— Task goal —
Return all the entries exactly, keeping pictures out.

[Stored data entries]
--- START ---
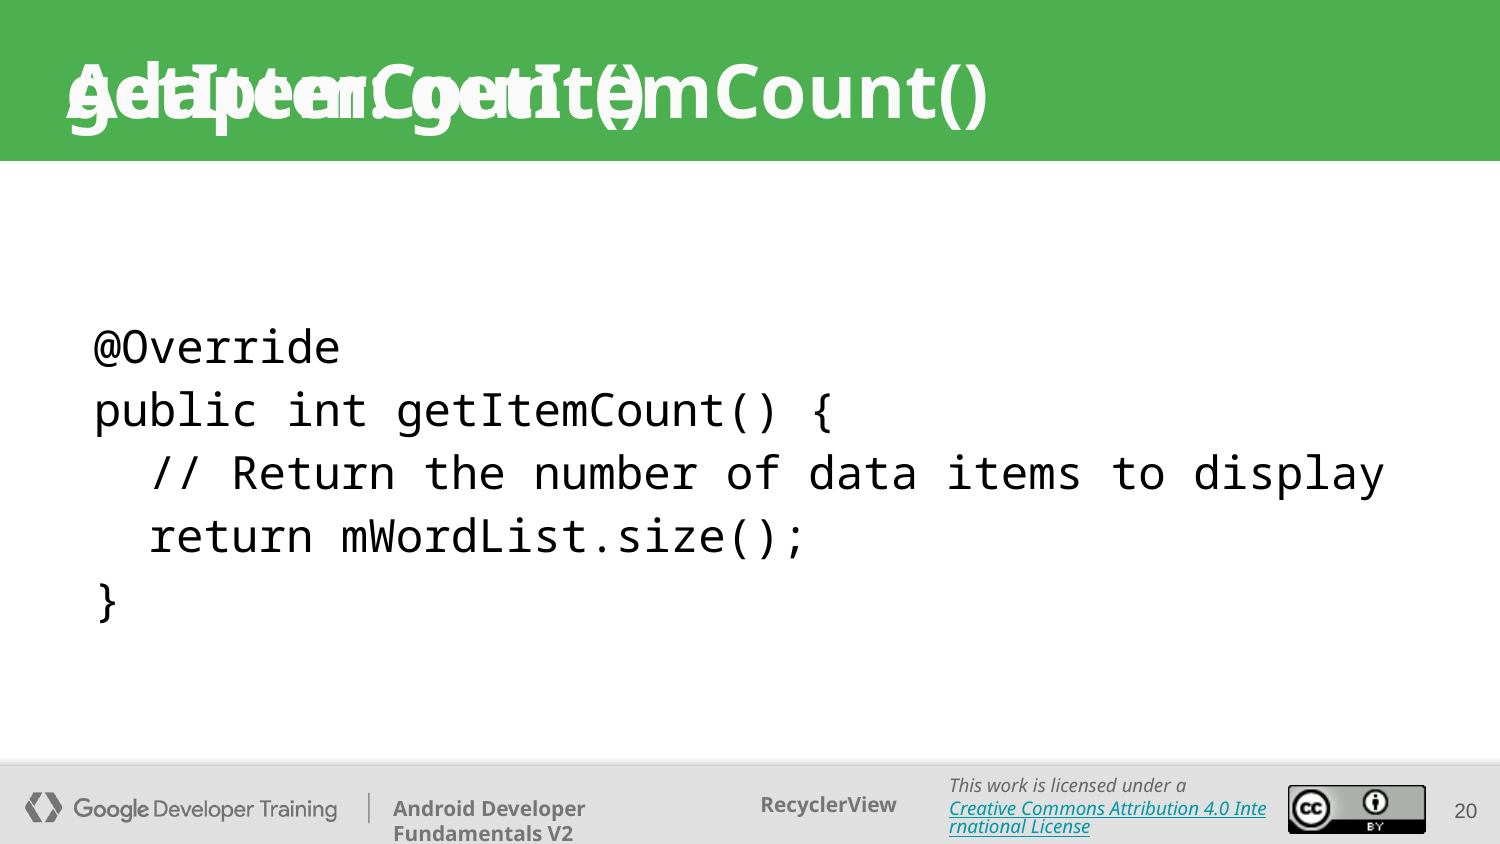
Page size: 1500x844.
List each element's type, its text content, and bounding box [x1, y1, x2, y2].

list @Override public int getItemCount() { // Return the number of data items to display return mWordList.size(); } [51, 176, 1449, 737]
picture [0, 161, 1500, 844]
title getItemCount() [51, 28, 1449, 122]
slide_number 20 [1402, 777, 1493, 842]
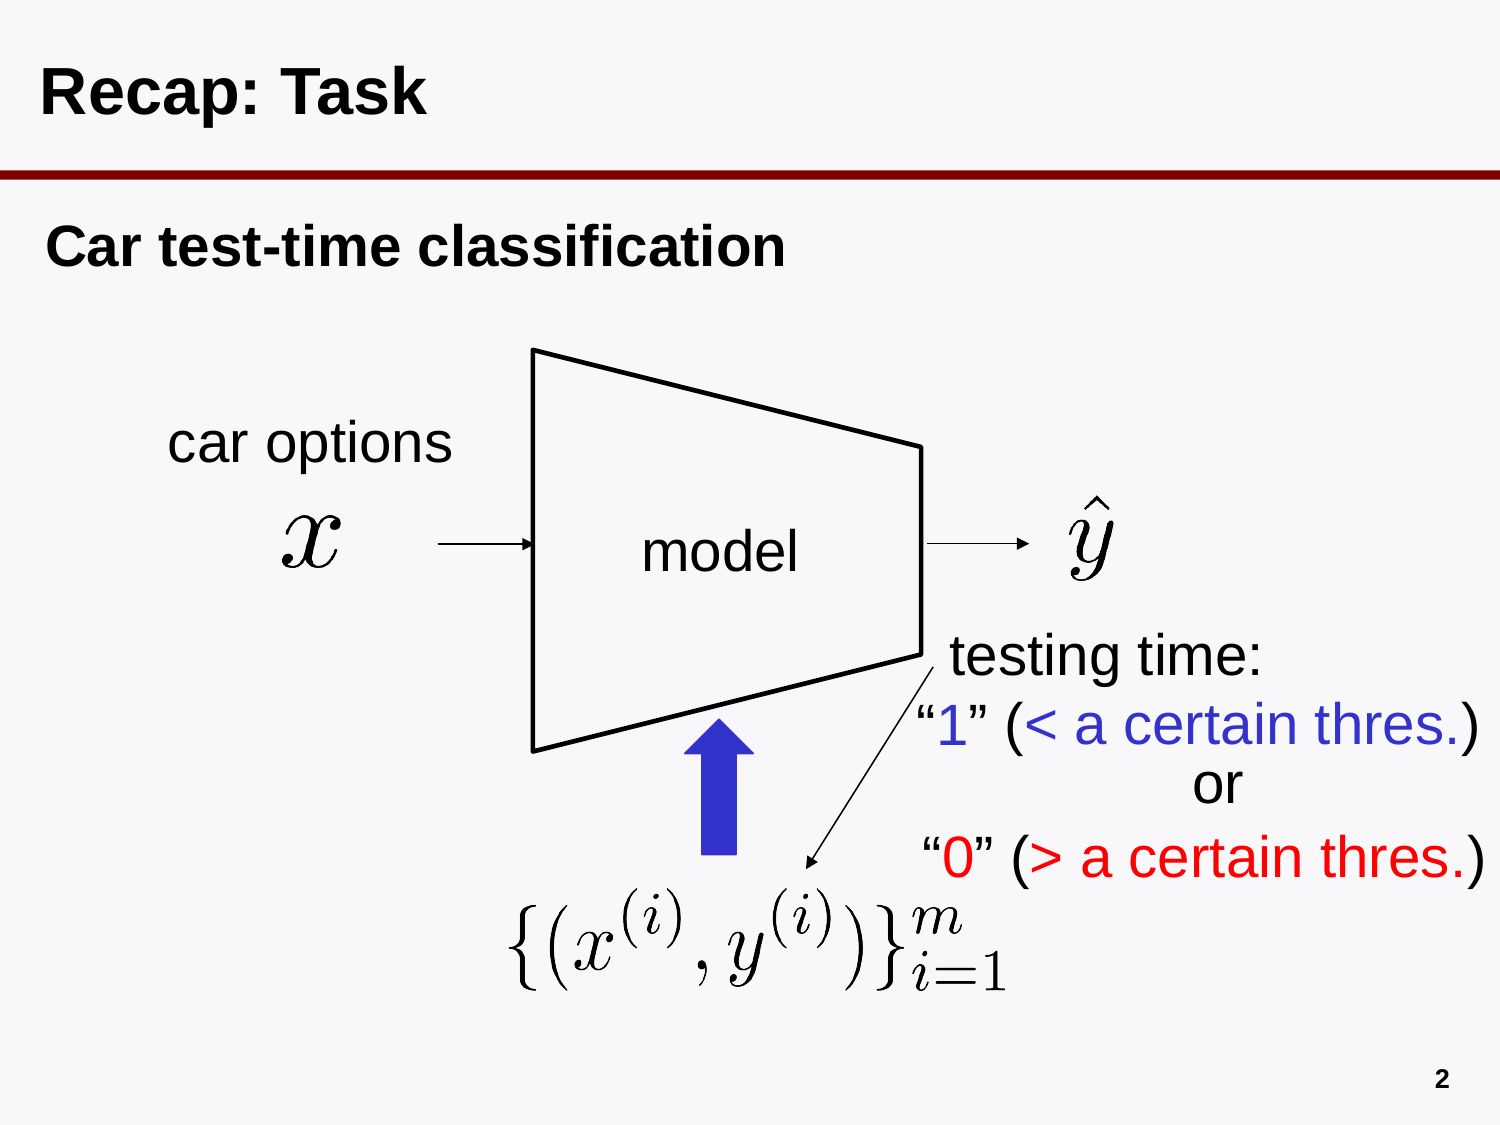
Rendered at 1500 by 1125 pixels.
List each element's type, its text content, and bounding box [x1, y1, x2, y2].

text_box or [1177, 738, 1317, 823]
text_box [684, 719, 754, 855]
text_box “0” [907, 811, 995, 886]
text_box (< a certain thres.) [990, 679, 1496, 764]
picture [281, 514, 341, 568]
picture [507, 888, 1005, 992]
text_box (> a certain thres.) [995, 811, 1500, 897]
picture [1068, 494, 1114, 581]
text_box [532, 349, 922, 752]
title Recap: Task [24, 24, 1459, 150]
text_box model [561, 505, 880, 587]
slide_number 1 [1113, 1053, 1464, 1095]
text_box testing time: [934, 609, 1280, 695]
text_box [805, 666, 934, 870]
text_box “1” [938, 695, 1004, 765]
text_box car options [99, 396, 522, 480]
text_box Car test-time classification [30, 200, 1093, 286]
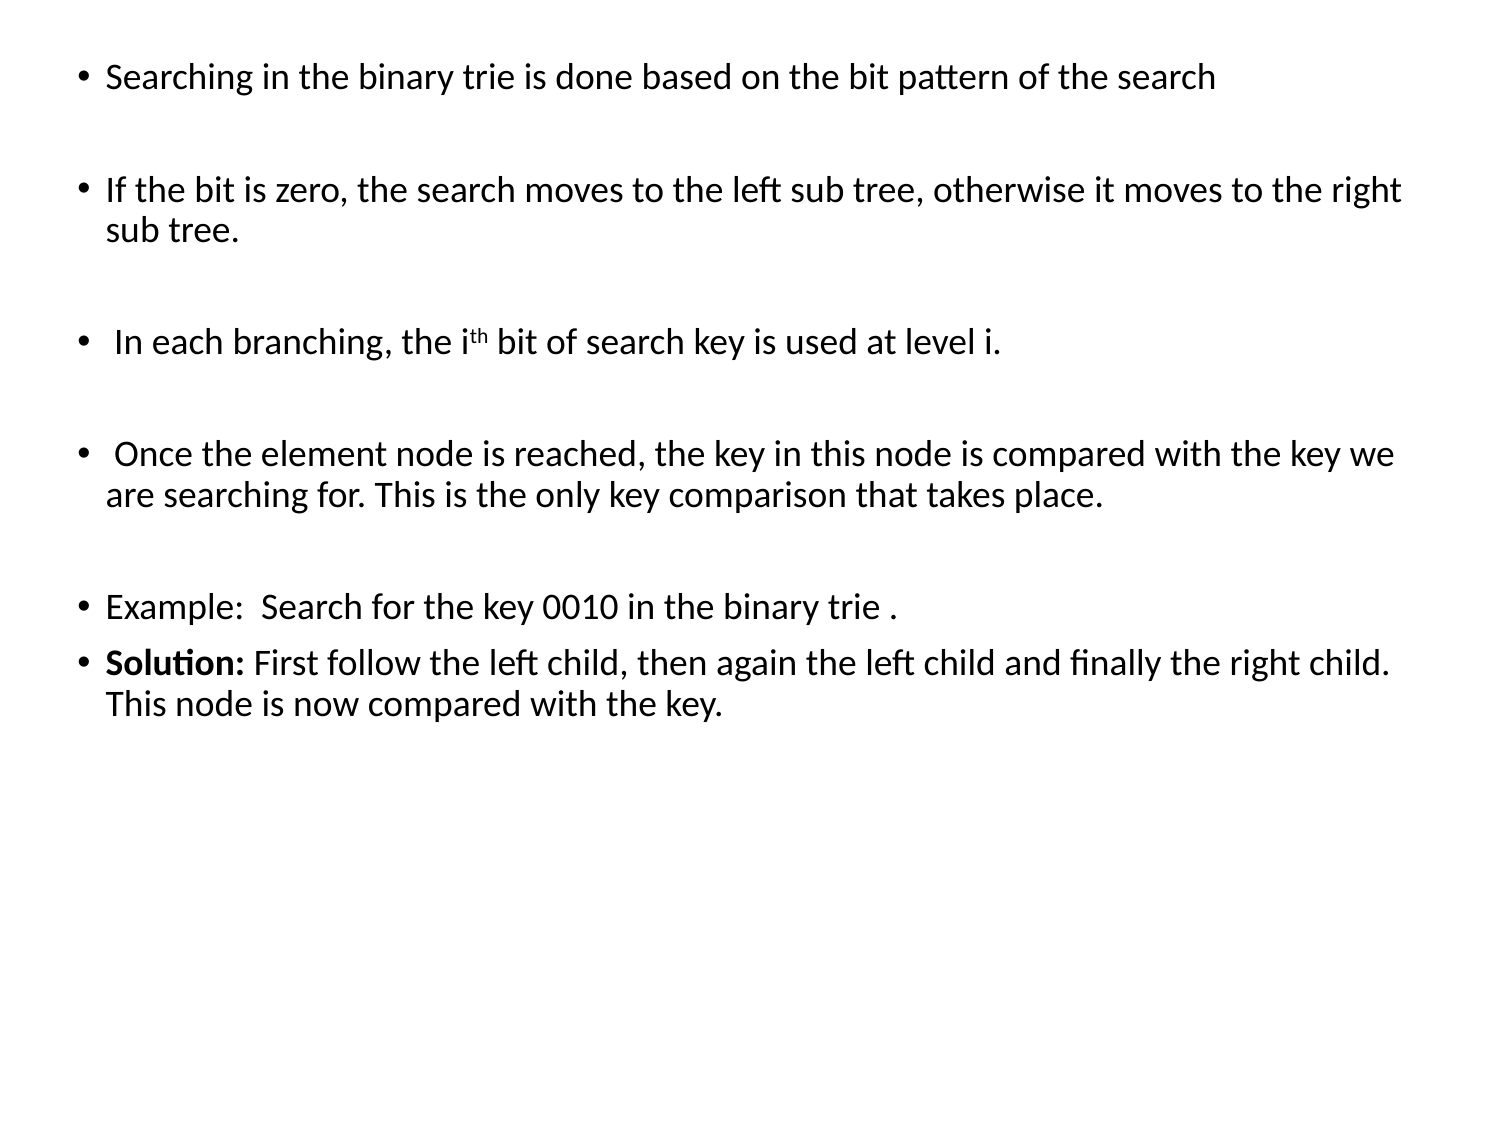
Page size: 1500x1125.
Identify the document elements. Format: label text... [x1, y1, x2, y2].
--- END ---
— Solution to this exercise —
Page size: 1500x844.
List each element's type, its text content, and bounding box [x1, y1, x2, y2].

list @Override public int getItemCount() { // Return the number of data items to display return mWordList.size(); } [51, 176, 1449, 737]
picture [0, 161, 1500, 844]
title getItemCount() [51, 28, 1449, 122]
slide_number 20 [1402, 777, 1493, 842]
Rendered at 1500 by 1125 pixels.
List each element's type, its text content, and bounding box [x1, y1, x2, y2].

text_box or [1177, 738, 1317, 823]
text_box [684, 719, 754, 855]
text_box “0” [907, 811, 995, 886]
text_box (< a certain thres.) [990, 679, 1496, 764]
picture [281, 514, 341, 568]
picture [507, 888, 1005, 992]
text_box (> a certain thres.) [995, 811, 1500, 897]
picture [1068, 494, 1114, 581]
text_box [532, 349, 922, 752]
title Recap: Task [24, 24, 1459, 150]
text_box model [561, 505, 880, 587]
slide_number 1 [1113, 1053, 1464, 1095]
text_box testing time: [934, 609, 1280, 695]
text_box [805, 666, 934, 870]
text_box “1” [938, 695, 1004, 765]
text_box car options [99, 396, 522, 480]
text_box Car test-time classification [30, 200, 1093, 286]
Page size: 1500x1125.
Identify the document elements. Format: label text... [x1, y1, x2, y2].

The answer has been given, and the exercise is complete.